ページ
* * *

用語集



世界遺産の関連用語をまとめました。
緑色の文字は単独項目ありです。


▼英数
20世紀の新都市 ガイドラインが定める3種類の「都市」の一つ。大都市よりも、将来の発展の可能性を残した小〜中規模都市の登録を優先すると規定されている。しかし歴史が浅く、普遍的な評価が難しいため、例外的なケースを除いて登録は認められない。
実際のところ登録例は「ブラジリア」(ブラジル)、「カラカスの大学都市」(ベネズエラ)、「ル・アーヴル」(フランス)くらいしかない。
4C クレディビリティ(信頼性のある)な世界遺産リスト作成」「確実なコンサベーション(保全)」「条約締結国のキャパシティビルディング(能力開発)推進」「コミュニケーションによる世界遺産の普及・支援拡大」の4項目。世界遺産条約の運営上の戦略目標として掲げられている。
5C 上記4Cに「コミュニティ(地域共同体)との連携」を加えたもの。2012〜22年の重点項目とされている。

* * *

やること
上の用語集に照らして、次の1.〜3.の記述が内容と合っているかを判断してください。各記述に「はい」か「いいえ」で答え、判断の決め手となる用語集の語句を一字一句そのまま引用してください。
1. 5Cは2012〜22年の重点項目とされている。
2. ガイドラインは、小〜中規模都市よりも大都市の登録を優先すると規定している。
3. 20世紀の新都市は、原則として広く登録が認められている。

* * *

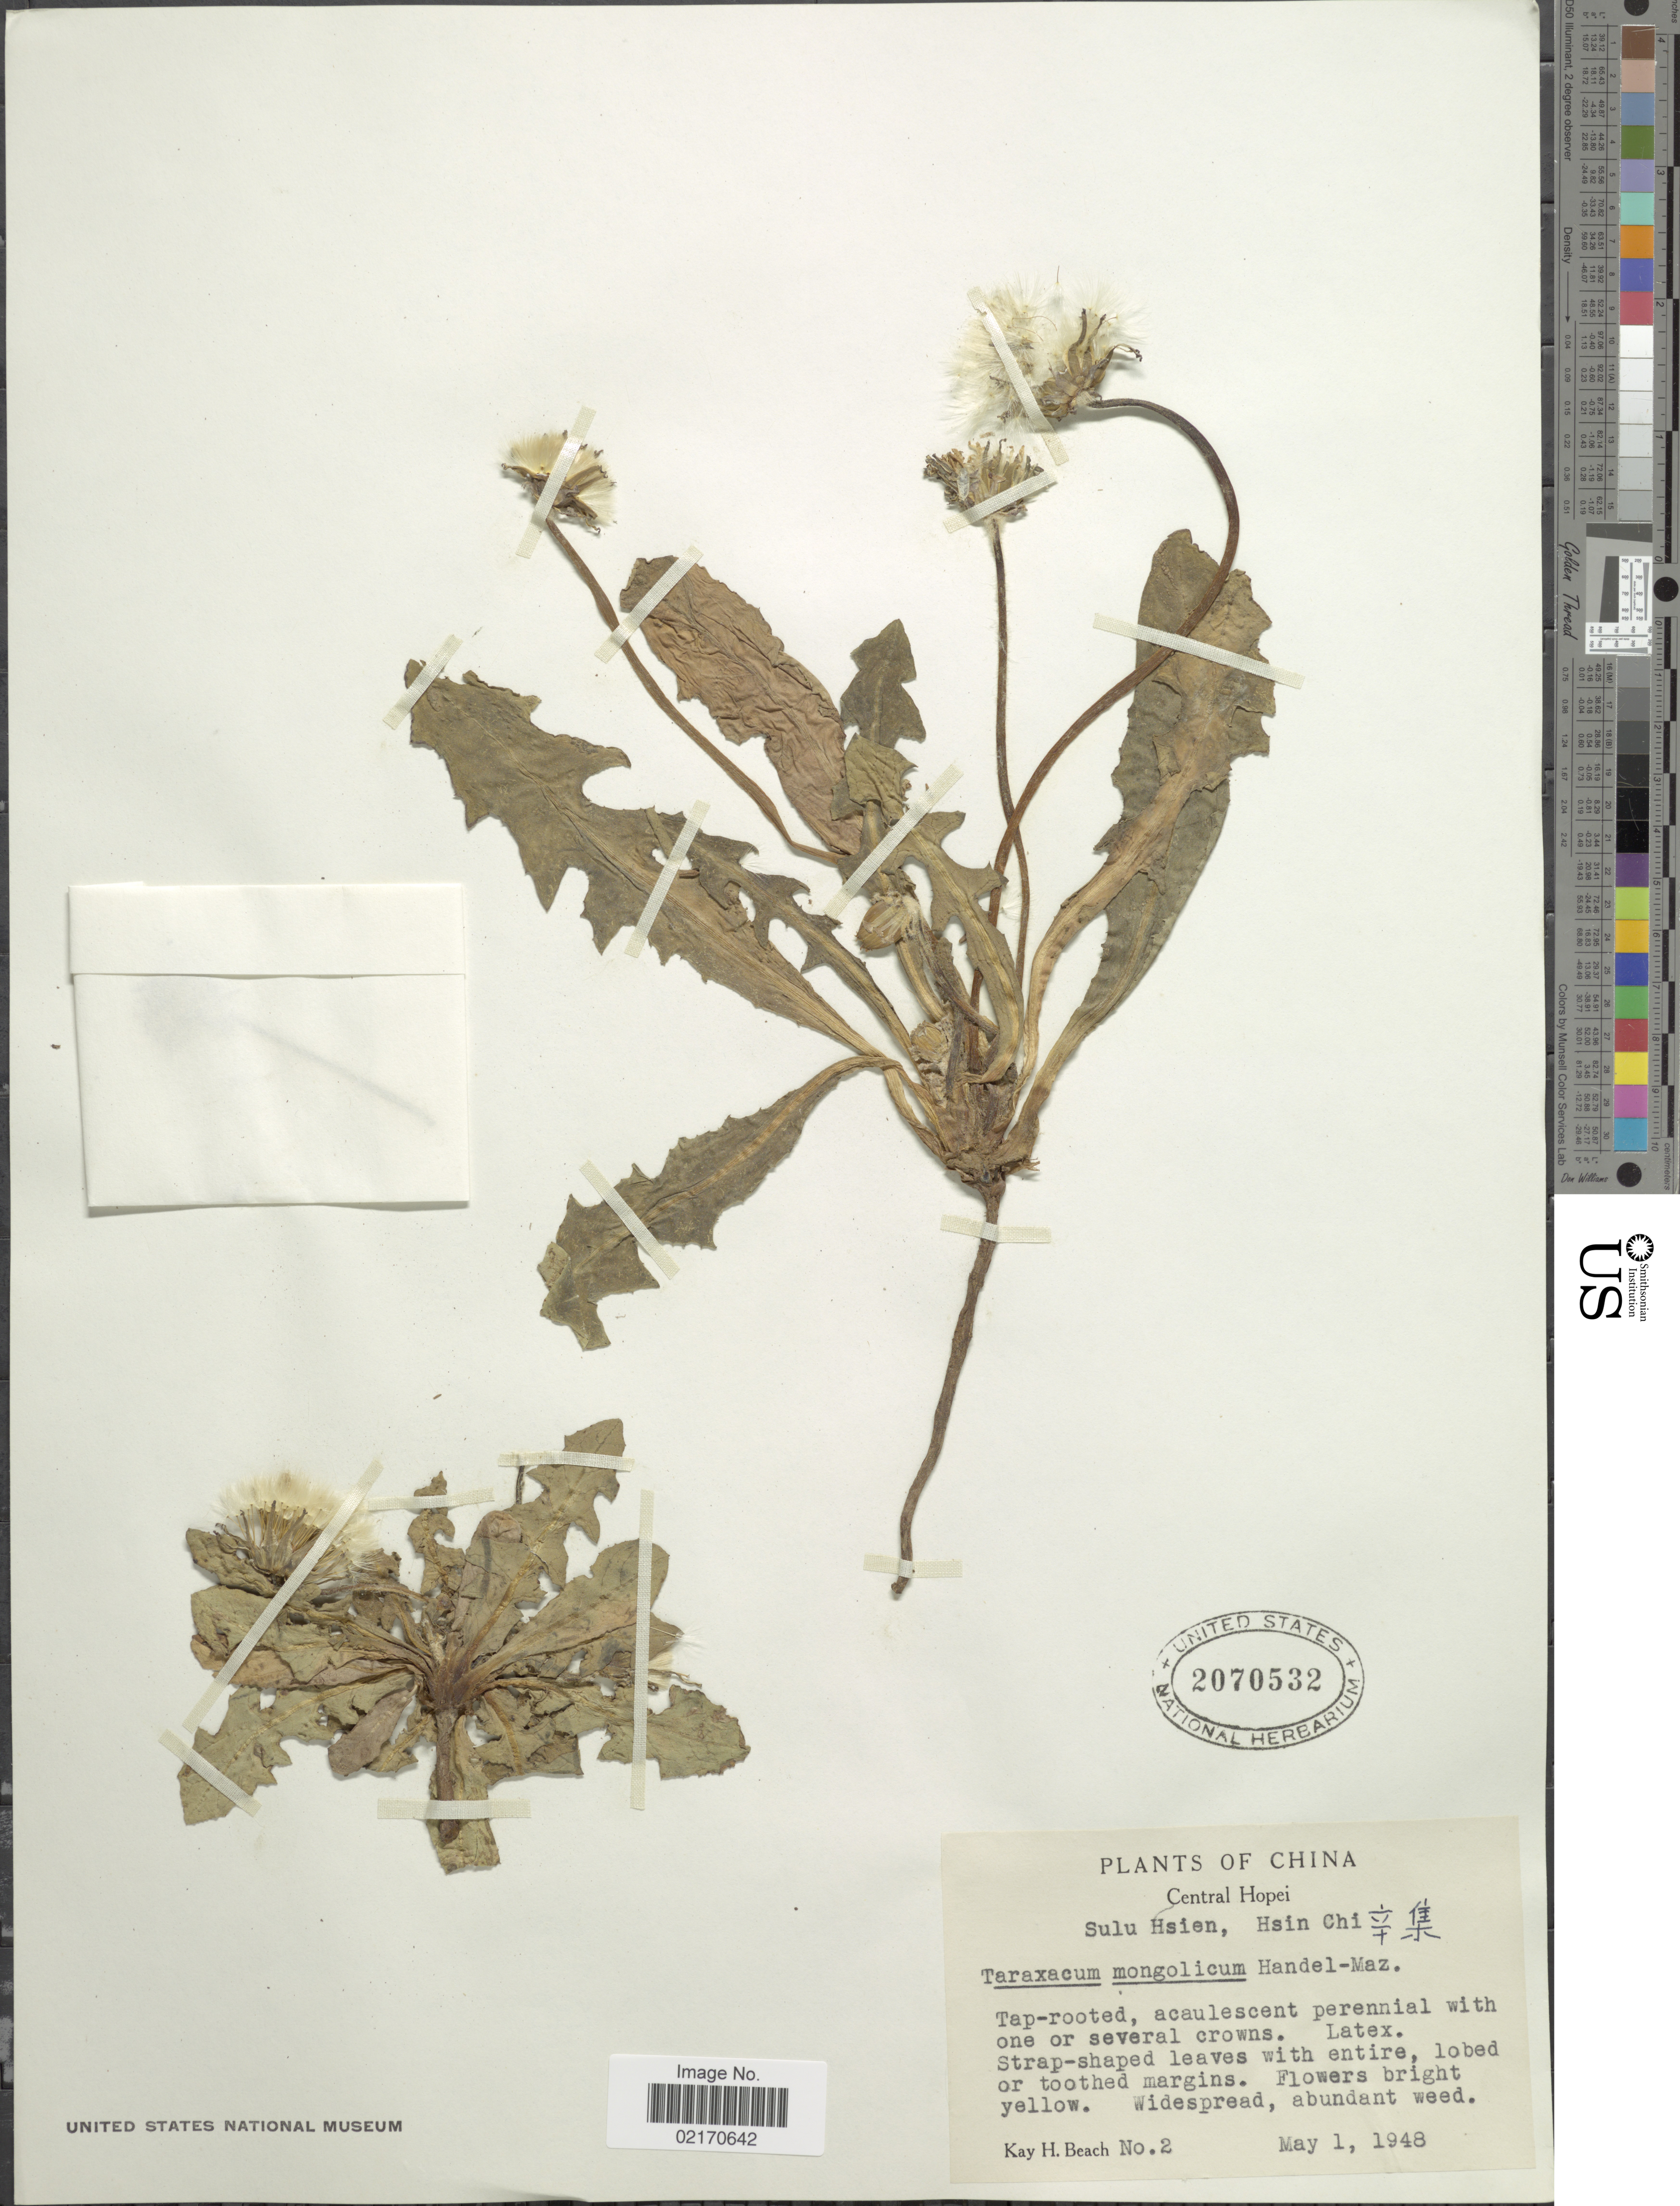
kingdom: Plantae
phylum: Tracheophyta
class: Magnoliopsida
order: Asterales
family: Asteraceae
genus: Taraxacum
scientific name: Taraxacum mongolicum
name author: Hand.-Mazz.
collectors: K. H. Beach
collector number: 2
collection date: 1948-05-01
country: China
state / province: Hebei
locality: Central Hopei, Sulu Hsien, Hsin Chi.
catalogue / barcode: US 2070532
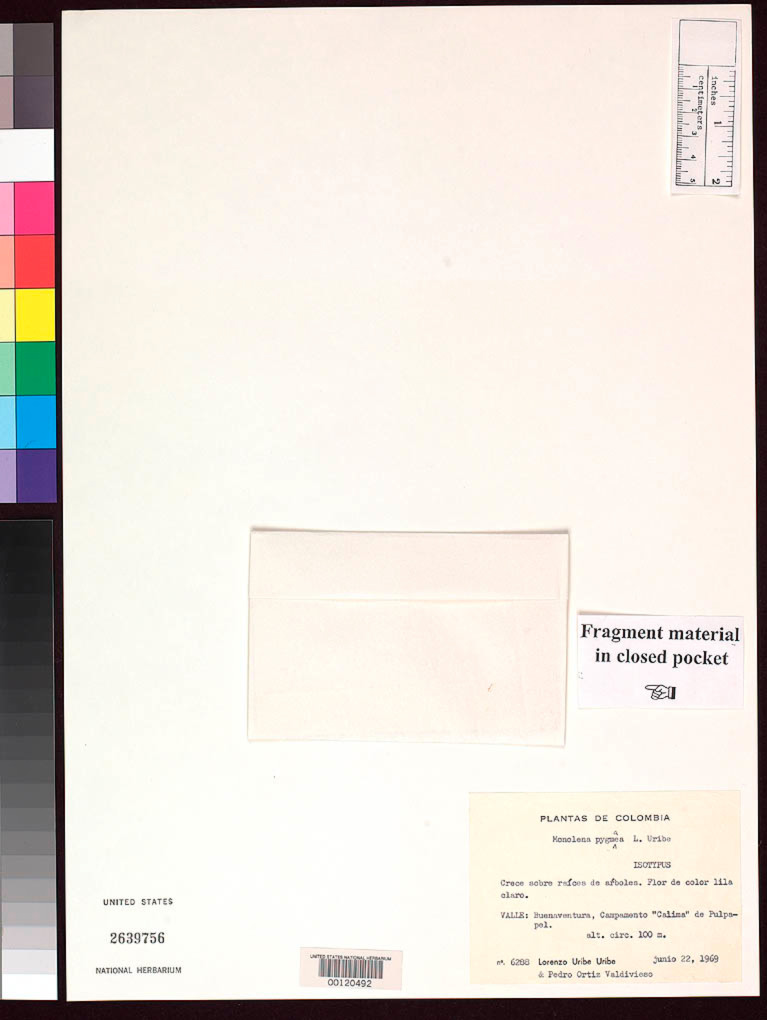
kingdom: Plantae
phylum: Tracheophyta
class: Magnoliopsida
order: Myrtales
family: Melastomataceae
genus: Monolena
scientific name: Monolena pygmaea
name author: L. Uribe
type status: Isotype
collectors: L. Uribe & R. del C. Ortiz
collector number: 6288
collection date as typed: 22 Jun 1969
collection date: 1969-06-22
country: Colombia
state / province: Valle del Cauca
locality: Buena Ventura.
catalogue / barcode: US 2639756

* * *

回答
1. はい。「2012〜22年の重点項目とされている」
2. いいえ。「大都市よりも、将来の発展の可能性を残した小〜中規模都市の登録を優先すると規定されている」
3. いいえ。「例外的なケースを除いて登録は認められない」